— Extract to read —
......

Mediterranean Warmth
This U-shaped fir pergola rambles elegantly around a Jacuzzi in Phoenix, Ore. Patricia Orsini and Wolfgang Platzer eschewed nails and turned only a few screws in its construction. Instead, they fastened it together with well-cut joints. The pergola has a 14-foot base stamped with concrete that imitates Italian terra cotta, a Mediterranean theme that complements the stucco house. There is a free-standing latticework wall to one side for privacy. The structure will improve with age: The fir is unsealed and unstained, meant to weather over time. And honeysuckle vines are hard to see now, but they're growing. Orsini believes the pergola creates warmth around the tub.

 
Patio Partition
As a home construction project, a pergola seemed less intimidating than a covered patio, so Tim Roberts built this 8 x 12–foot beauty in his Oklahoma backyard. He found that the construction was cheaper and didn't disrupt the house, guttering or sealing. He used 6 x 6–foot pieces of treated lumber, concrete, lag bolts and nuts, none of which requires maintenance. That bold color comes from an application of Cabot Timber Oil. And the hanging baskets and vines turn the pergola into a giant trellis.

......

— Information provided —
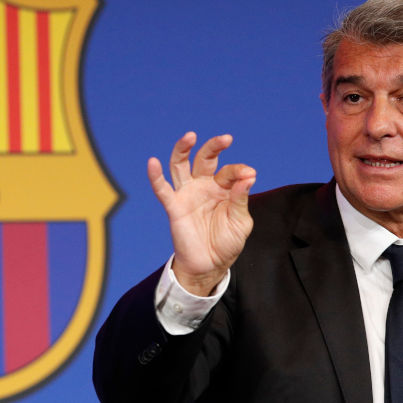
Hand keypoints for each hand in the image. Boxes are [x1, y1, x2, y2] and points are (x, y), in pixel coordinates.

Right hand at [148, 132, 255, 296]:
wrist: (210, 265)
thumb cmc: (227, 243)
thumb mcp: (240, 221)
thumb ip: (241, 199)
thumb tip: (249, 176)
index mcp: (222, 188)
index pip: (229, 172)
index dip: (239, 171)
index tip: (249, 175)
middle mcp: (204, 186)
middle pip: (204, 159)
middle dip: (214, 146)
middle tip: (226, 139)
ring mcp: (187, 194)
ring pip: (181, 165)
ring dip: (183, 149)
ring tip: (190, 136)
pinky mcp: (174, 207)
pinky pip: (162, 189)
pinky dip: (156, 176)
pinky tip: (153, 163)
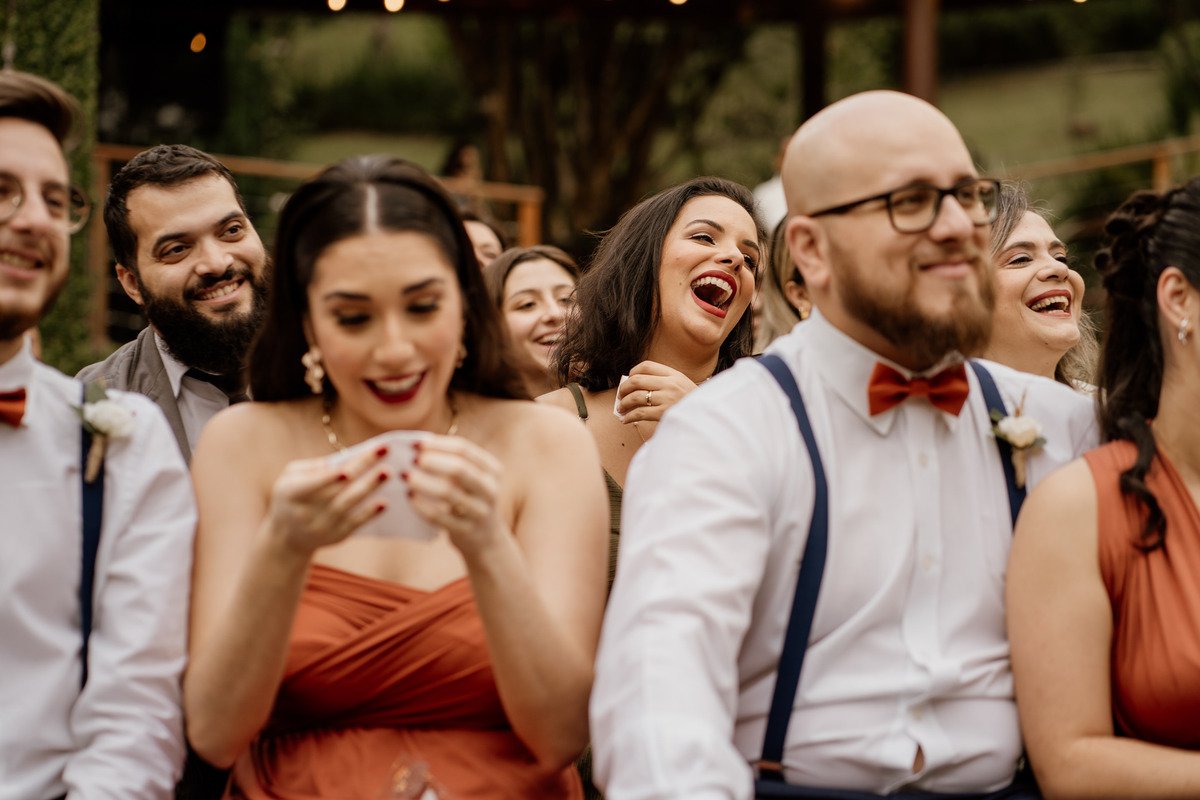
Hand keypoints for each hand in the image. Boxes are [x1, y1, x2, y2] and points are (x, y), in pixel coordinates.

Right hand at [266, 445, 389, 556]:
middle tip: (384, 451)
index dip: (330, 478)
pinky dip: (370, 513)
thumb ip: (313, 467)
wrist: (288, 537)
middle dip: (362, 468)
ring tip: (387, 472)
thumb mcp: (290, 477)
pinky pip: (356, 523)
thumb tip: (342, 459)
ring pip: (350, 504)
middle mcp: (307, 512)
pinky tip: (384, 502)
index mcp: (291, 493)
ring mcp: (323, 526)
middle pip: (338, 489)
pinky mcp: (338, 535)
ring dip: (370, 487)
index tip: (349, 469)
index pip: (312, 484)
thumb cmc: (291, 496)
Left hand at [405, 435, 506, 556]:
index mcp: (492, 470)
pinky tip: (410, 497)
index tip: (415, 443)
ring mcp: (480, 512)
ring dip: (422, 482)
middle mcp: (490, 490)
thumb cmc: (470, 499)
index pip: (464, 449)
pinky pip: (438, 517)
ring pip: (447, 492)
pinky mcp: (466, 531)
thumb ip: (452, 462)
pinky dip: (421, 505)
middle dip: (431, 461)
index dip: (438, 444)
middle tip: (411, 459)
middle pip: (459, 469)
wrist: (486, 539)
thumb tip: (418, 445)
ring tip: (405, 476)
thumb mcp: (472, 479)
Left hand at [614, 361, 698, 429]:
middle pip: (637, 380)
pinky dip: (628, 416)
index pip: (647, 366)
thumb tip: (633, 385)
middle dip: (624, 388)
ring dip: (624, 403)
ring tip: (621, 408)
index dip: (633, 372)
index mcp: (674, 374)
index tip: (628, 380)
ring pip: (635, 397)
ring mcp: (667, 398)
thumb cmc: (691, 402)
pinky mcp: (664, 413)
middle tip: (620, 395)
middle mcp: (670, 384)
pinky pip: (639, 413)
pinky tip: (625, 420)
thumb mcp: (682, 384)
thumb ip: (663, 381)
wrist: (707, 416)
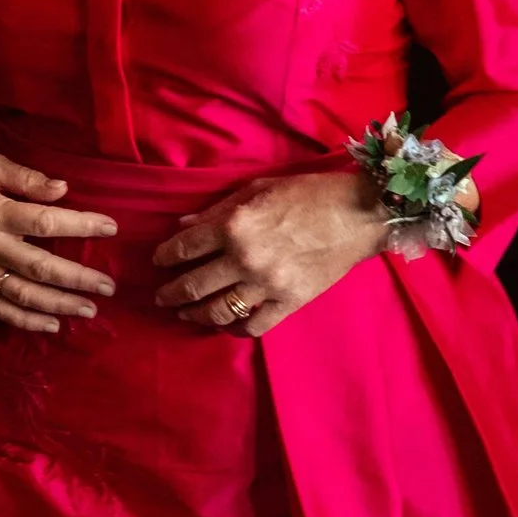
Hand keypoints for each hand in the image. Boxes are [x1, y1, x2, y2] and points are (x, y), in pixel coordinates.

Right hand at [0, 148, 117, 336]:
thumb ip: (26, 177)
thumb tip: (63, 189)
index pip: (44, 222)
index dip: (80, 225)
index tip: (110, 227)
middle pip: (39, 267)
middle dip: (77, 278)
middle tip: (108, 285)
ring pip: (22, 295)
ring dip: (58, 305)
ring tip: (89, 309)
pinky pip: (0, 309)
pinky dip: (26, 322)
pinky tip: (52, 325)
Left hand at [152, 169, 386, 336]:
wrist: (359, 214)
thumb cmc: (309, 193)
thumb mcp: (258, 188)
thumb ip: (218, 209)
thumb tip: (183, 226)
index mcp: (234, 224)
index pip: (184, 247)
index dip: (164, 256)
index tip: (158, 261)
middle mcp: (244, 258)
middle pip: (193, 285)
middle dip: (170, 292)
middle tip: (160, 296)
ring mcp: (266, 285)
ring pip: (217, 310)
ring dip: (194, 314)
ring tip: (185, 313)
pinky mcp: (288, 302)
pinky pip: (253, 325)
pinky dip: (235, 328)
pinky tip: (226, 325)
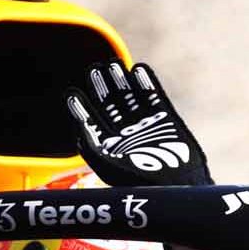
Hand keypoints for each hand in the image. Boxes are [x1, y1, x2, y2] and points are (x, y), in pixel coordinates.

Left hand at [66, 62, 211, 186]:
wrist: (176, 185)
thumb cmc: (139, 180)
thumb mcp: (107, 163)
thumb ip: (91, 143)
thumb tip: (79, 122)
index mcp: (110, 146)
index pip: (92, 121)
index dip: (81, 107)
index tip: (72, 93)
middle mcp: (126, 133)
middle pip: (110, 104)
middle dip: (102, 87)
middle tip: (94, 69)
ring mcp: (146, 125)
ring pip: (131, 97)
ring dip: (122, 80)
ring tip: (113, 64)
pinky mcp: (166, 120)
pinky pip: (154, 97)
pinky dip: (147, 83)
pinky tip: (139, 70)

......

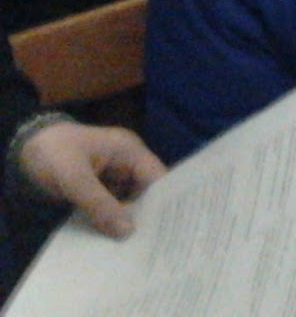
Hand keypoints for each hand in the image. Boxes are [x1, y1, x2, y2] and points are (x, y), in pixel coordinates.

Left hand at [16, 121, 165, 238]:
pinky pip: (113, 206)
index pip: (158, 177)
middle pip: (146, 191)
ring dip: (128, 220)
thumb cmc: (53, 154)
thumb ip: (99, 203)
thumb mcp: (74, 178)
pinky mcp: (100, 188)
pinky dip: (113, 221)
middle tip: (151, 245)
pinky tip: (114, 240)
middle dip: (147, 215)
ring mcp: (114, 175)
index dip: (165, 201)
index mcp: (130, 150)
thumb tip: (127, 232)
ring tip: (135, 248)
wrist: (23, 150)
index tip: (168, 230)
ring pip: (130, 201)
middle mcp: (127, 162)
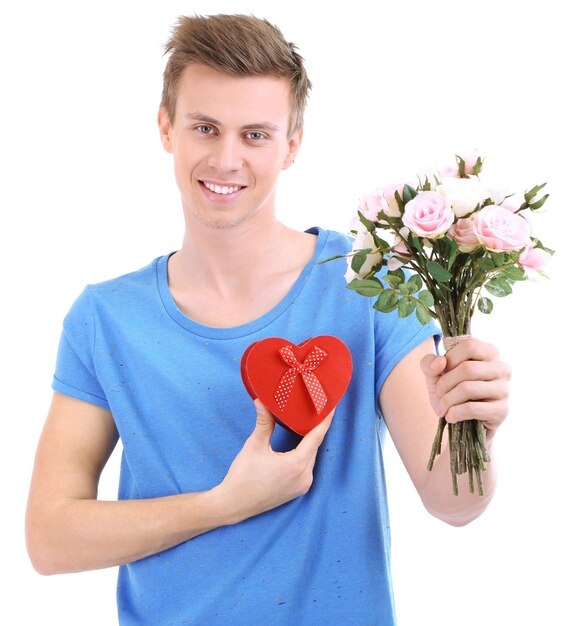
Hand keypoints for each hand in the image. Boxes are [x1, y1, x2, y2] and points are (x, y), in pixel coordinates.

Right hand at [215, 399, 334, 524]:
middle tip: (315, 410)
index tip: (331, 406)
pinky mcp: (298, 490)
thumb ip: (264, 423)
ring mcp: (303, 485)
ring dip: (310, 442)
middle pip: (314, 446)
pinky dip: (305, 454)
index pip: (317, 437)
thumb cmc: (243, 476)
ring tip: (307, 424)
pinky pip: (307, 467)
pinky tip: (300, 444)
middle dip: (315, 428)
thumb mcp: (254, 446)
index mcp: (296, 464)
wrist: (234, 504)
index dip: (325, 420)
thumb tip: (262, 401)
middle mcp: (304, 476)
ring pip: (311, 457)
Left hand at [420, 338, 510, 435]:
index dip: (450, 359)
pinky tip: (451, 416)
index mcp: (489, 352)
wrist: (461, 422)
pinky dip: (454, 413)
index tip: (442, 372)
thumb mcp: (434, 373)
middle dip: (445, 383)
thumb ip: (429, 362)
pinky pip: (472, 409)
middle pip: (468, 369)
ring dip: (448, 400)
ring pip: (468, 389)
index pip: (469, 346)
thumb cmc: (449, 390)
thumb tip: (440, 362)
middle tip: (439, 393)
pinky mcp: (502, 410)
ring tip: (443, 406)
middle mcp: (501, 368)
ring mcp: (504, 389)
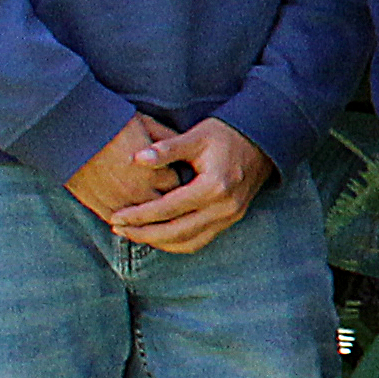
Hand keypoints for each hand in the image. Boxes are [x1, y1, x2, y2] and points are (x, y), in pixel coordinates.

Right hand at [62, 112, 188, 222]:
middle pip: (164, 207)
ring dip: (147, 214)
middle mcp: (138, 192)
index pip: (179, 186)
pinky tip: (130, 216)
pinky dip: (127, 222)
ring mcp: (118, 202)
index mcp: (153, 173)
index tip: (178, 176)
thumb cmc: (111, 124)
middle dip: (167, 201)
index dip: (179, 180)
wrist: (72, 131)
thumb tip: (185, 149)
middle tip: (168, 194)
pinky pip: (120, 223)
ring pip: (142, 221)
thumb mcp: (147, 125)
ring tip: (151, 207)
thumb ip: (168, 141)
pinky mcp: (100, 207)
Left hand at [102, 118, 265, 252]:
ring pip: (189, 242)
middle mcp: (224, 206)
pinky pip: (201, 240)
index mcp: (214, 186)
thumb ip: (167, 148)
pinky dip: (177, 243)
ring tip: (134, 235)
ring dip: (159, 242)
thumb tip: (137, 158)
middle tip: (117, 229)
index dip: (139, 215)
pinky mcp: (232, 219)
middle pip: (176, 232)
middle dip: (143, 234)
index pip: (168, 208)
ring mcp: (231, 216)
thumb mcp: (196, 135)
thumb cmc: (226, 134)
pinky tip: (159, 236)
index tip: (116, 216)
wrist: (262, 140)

......

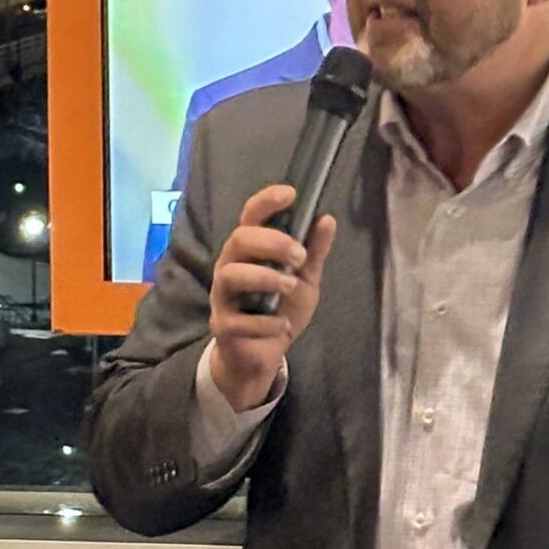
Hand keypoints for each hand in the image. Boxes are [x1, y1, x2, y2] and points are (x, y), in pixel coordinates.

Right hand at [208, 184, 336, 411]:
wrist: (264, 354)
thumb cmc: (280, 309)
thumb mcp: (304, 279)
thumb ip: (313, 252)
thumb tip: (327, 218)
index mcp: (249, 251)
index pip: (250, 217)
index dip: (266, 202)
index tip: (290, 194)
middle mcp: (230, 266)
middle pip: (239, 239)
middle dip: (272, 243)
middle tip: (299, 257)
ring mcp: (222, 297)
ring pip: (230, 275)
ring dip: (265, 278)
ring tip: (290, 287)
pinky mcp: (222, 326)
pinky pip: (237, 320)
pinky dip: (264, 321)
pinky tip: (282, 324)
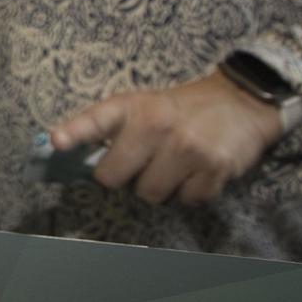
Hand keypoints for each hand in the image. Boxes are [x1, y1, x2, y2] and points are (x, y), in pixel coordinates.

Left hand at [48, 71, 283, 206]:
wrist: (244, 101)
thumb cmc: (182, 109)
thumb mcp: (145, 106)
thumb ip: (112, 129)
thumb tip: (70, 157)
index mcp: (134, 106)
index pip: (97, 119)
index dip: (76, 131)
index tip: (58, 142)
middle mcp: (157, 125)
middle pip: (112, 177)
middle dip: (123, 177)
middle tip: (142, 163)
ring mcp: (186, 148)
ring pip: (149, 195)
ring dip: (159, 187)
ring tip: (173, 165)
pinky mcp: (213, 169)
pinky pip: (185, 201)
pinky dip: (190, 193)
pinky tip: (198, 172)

......

— Try it —
Repeat word for word the stretch of the pergola passage from "Mediterranean Warmth" through "around the tub.". None of the lines is needed for this work.

— Final answer —
Mediterranean Warmth
This U-shaped fir pergola rambles elegantly around a Jacuzzi in Phoenix, Ore. Patricia Orsini and Wolfgang Platzer eschewed nails and turned only a few screws in its construction. Instead, they fastened it together with well-cut joints. The pergola has a 14-foot base stamped with concrete that imitates Italian terra cotta, a Mediterranean theme that complements the stucco house. There is a free-standing latticework wall to one side for privacy. The structure will improve with age: The fir is unsealed and unstained, meant to weather over time. And honeysuckle vines are hard to see now, but they're growing. Orsini believes the pergola creates warmth around the tub.